> [TASK BRIEF]
Whenever a line in the data contains "awardee", show that line.

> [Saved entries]
■ ■ ■ ■ ■

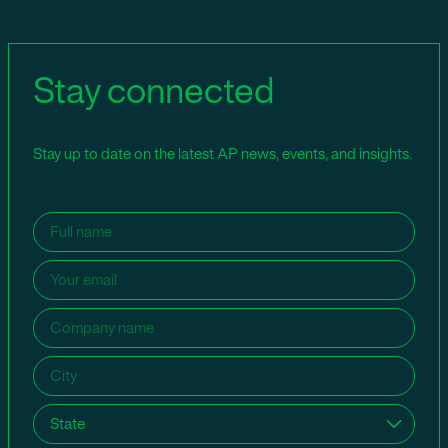
Stay connected
Stay up to date on the latest AP news, events, and insights.
Name
(Required)
Email
(Required)
Company
name
(Required)
City
(Required)
State
(Required)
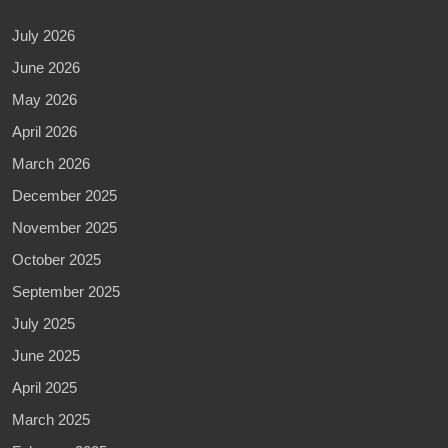
July 2026
June 2026
May 2026
April 2026
March 2026
December 2025
November 2025
October 2025
September 2025
July 2025
June 2025
April 2025
March 2025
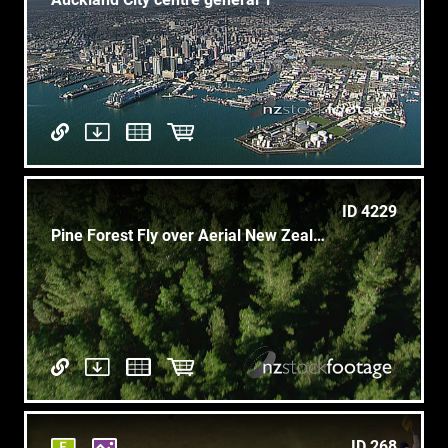
ID 4229
Pine Forest Fly over Aerial New Zealand 1
ID 268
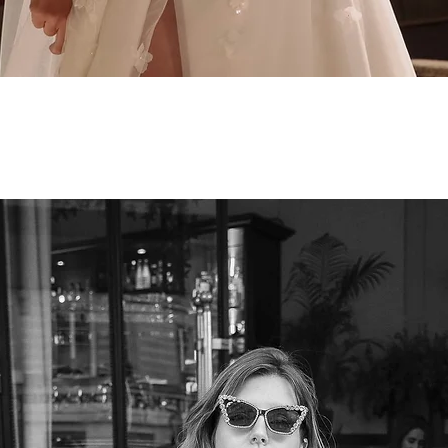
Quick View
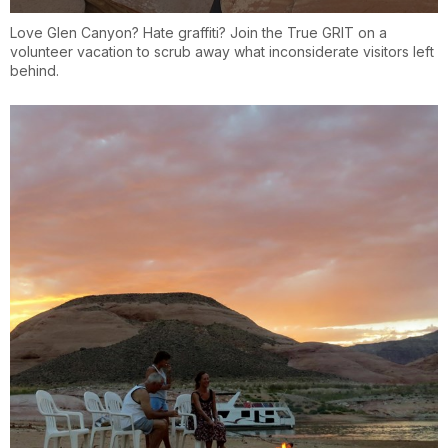
Love Glen Canyon? Hate graffiti? Join the True GRIT on a
volunteer vacation to scrub away what inconsiderate visitors left
behind.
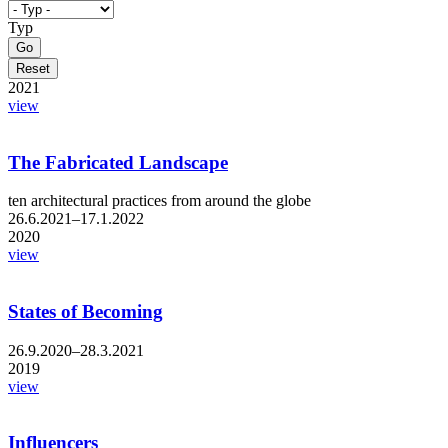
Typ
2021
view
The Fabricated Landscape
ten architectural practices from around the globe
26.6.2021–17.1.2022
2020
view
States of Becoming
26.9.2020–28.3.2021
2019
view
Influencers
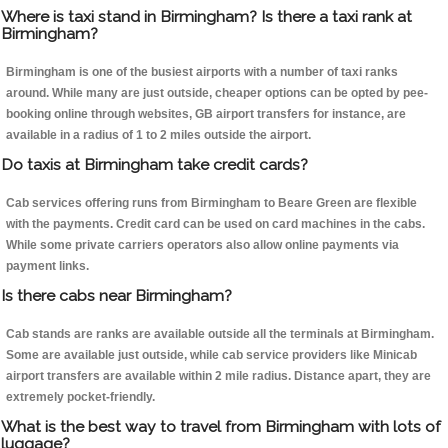
Where is taxi stand in Birmingham? Is there a taxi rank at
Birmingham?
Birmingham is one of the busiest airports with a number of taxi ranks
around. While many are just outside, cheaper options can be opted by pee-
booking online through websites, GB airport transfers for instance, are
available in a radius of 1 to 2 miles outside the airport.
Do taxis at Birmingham take credit cards?
Cab services offering runs from Birmingham to Beare Green are flexible
with the payments. Credit card can be used on card machines in the cabs.
While some private carriers operators also allow online payments via
payment links.
Is there cabs near Birmingham?
Cab stands are ranks are available outside all the terminals at Birmingham.
Some are available just outside, while cab service providers like Minicab
airport transfers are available within 2 mile radius. Distance apart, they are
extremely pocket-friendly.
What is the best way to travel from Birmingham with lots of
luggage?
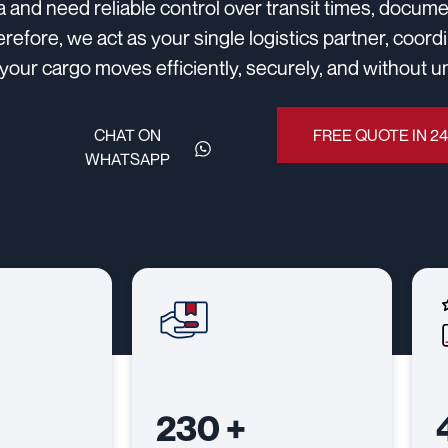
a and need reliable control over transit times, docu
erefore, we act as your single logistics partner, coor
your cargo moves efficiently, securely, and without 
CHAT ON
FREE QUOTE IN 2
WHATSAPP
230
+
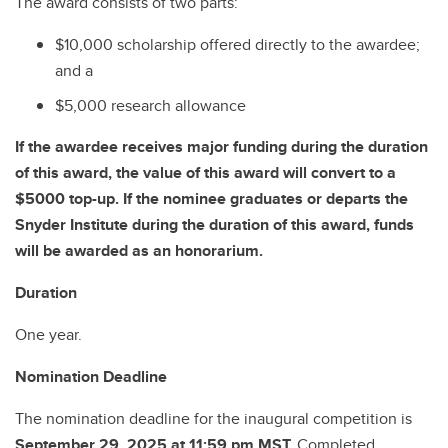
The award consists of two parts:
$10,000 scholarship offered directly to the awardee;
and a
$5,000 research allowance
If the awardee receives major funding during the duration
of this award, the value of this award will convert to a
$5000 top-up. If the nominee graduates or departs the
Snyder Institute during the duration of this award, funds
will be awarded as an honorarium.
Duration
One year.
Nomination Deadline
The nomination deadline for the inaugural competition is
September 29, 2025 at 11:59 pm MST.
Completed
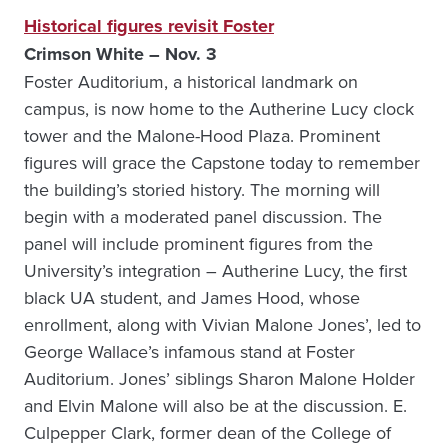
Historical figures revisit Foster
Crimson White – Nov. 3
Foster Auditorium, a historical landmark on
campus, is now home to the Autherine Lucy clock
tower and the Malone-Hood Plaza. Prominent
figures will grace the Capstone today to remember
the building’s storied history. The morning will
begin with a moderated panel discussion. The
panel will include prominent figures from the
University’s integration – Autherine Lucy, the first
black UA student, and James Hood, whose
enrollment, along with Vivian Malone Jones’, led to
George Wallace’s infamous stand at Foster
Auditorium. Jones’ siblings Sharon Malone Holder
and Elvin Malone will also be at the discussion. E.
Culpepper Clark, former dean of the College of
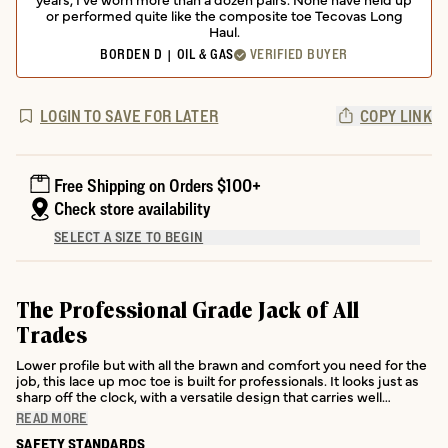
or performed quite like the composite toe Tecovas Long
Haul.
BORDEN D | OIL & GAS
VERIFIED BUYER
LOGIN TO SAVE FOR LATER
COPY LINK
Free Shipping on Orders $100+
Check store availability
SELECT A SIZE TO BEGIN
The Professional Grade Jack of All
Trades
Lower profile but with all the brawn and comfort you need for the
job, this lace up moc toe is built for professionals. It looks just as
sharp off the clock, with a versatile design that carries well
beyond the jobsite.
READ MORE
SAFETY STANDARDS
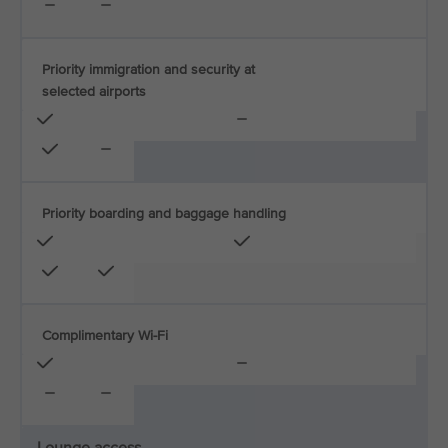
Priority immigration and security at
selected airports
Priority boarding and baggage handling
Complimentary Wi-Fi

■ ■ ■ ■ ■

> [SOLUTION TO THIS PROBLEM]
$10,000 scholarship offered directly to the awardee;
If the awardee receives major funding during the duration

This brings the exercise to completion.